The third economic problem that I want to mention is the situation in the West Indies. I should like to know more about how the Government are facing the alarming situation that is developing economically in the West Indies. Before long the workers who have been employed on the American bases will be returning to their homes. In some places, as an hon. Friend reminds me, work is finishing now, and there will be a most grave unemployment situation. In certain Colonies there is already a very great problem of surplus population. Consequently, the economic situation will become very bad indeed. At the same time, the cost of living is rising. There are shipping difficulties. We have not mobilised the production of food to anything like a sufficient degree to meet the needs of this population of nearly 3,000,000, and so far as rice is concerned, although the Under-Secretary said that certain things had been done, I doubt if they are adequate to feed the populations of our own territories.

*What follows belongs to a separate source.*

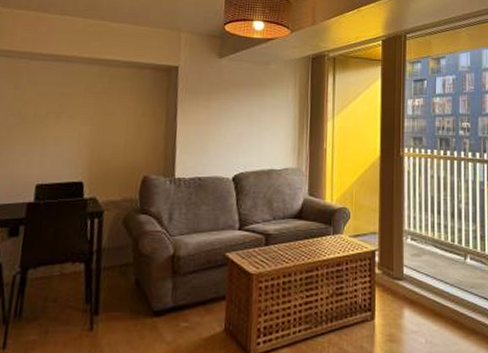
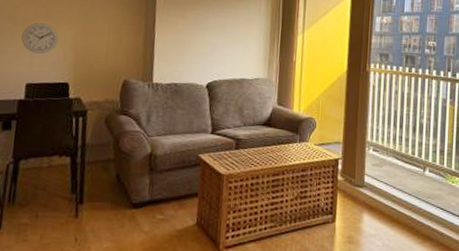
wall clock: none [31,118,73,152] -> present [21,22,59,54]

I put it that we are face to face with a very grave situation which calls for the gravest attention from the Government at the present moment. It is quite true there has been an Anglo-American Commission, and presumably it has reported. The American Ambassador made a speech the other day about it. As far as I know, we have not had a report here. Presumably, there are steps to be taken in regard to the control of prices, to the rationing of goods, to increasing local production, organising shipping and the rest, but I am very apprehensive, and I would like to know more of the Government's economic policy in this respect.

Then there is the problem of social distress. We have had for the last two years the Colonial Development and Welfare Act. We were told the other day that no fewer than 83 schemes in a dozen categories had been endorsed, though the expenditure indicated by my right hon. Friend is not quite in harmony with other information given to this House a little while back. The figure of £800,000 under the Colonial Development and Welfare Act was mentioned as against £250,000 in the return to 30th June. I am open to correction on the point.